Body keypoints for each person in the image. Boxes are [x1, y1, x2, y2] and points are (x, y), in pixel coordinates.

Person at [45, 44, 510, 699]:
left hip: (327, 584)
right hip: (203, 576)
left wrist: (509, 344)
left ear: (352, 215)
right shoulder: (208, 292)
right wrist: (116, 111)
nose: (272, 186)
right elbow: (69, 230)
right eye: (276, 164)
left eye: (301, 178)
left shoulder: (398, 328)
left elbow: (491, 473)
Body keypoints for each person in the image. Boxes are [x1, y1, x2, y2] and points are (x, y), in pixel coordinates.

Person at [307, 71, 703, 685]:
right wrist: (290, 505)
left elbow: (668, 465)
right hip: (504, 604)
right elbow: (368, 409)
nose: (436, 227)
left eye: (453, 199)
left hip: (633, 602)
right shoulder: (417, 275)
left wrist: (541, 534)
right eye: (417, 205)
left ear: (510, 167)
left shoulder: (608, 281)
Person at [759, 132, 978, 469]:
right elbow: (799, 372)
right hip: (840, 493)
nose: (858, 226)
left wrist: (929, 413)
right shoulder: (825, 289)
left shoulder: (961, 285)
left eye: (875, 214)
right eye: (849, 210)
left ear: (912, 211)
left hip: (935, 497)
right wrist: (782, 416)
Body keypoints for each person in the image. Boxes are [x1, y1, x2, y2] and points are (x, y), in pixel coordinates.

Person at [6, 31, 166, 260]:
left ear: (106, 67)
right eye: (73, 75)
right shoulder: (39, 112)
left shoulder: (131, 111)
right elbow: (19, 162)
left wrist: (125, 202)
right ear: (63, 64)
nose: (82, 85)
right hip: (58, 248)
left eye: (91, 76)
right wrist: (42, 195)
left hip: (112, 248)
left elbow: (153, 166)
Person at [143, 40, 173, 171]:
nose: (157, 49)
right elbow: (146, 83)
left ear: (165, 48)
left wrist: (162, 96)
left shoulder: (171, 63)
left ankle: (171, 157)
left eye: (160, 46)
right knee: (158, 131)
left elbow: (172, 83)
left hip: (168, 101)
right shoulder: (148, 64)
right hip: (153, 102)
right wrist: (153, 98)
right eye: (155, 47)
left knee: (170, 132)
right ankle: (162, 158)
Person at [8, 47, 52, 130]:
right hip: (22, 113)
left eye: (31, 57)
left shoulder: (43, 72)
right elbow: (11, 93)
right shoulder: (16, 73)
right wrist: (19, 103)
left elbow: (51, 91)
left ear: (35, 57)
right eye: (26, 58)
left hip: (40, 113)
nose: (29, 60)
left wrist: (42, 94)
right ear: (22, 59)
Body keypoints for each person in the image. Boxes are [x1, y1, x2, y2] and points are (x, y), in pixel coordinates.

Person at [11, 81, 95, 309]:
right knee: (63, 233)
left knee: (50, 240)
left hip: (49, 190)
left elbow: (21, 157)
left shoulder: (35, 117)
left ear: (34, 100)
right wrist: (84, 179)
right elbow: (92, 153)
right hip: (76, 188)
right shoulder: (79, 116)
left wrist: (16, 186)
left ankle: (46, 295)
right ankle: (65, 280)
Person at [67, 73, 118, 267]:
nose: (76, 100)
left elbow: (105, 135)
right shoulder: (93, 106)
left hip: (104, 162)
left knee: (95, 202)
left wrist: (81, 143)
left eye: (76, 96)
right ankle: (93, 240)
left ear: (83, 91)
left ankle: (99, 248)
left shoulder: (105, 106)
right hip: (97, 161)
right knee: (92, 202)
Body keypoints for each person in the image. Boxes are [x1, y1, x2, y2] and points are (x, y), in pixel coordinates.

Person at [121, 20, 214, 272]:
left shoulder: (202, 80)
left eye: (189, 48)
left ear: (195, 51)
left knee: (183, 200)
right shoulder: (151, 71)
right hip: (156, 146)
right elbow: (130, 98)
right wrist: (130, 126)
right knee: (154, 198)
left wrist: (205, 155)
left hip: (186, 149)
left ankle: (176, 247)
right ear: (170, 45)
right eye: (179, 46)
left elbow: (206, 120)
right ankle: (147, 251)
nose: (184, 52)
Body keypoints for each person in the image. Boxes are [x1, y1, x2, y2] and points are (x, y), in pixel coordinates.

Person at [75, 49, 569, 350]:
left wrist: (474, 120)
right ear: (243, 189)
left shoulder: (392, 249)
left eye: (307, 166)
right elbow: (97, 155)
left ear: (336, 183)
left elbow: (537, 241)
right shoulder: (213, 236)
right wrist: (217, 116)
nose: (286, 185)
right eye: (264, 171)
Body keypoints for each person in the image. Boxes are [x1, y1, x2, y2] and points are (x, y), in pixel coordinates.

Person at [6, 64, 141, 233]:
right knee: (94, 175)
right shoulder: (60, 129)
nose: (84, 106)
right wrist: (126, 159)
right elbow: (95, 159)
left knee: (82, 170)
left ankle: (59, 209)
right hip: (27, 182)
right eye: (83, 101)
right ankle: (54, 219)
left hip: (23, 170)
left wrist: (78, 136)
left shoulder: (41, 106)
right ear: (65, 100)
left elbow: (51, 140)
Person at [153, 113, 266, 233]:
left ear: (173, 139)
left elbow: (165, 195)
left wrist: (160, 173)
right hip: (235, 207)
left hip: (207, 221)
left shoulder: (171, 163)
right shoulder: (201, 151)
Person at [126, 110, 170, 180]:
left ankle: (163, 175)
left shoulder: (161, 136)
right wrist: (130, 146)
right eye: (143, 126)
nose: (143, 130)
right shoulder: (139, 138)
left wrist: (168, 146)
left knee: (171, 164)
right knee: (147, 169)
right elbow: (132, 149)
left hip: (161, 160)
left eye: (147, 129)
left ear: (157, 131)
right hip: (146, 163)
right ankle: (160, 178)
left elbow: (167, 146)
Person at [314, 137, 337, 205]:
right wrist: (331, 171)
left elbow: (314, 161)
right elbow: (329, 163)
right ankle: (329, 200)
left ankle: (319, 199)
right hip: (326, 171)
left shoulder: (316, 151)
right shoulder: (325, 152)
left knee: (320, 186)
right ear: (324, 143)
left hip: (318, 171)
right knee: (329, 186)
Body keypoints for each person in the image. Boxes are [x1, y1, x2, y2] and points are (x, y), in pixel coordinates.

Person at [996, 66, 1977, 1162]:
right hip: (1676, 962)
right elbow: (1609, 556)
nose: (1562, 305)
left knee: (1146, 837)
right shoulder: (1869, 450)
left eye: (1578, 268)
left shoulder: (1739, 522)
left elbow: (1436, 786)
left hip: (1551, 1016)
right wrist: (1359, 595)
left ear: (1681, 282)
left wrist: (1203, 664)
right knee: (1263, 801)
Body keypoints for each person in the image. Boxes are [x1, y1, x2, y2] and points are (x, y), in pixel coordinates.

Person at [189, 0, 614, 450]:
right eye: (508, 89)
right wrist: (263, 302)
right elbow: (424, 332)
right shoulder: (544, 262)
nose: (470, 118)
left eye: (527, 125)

Exercise details>
Return the material exactly as it stands above, but only from its first line to the line containing "nose: (272, 186)", both ends included.

Completed exercise>
Body keypoints for each person in the image. Boxes are [x1, y1, x2, y2] and points are (x, y), in pixel coordinates.

Person at [45, 44, 510, 699]:
left hip: (327, 584)
right hip: (203, 576)
left wrist: (509, 344)
left ear: (352, 215)
right shoulder: (208, 292)
right wrist: (116, 111)
nose: (272, 186)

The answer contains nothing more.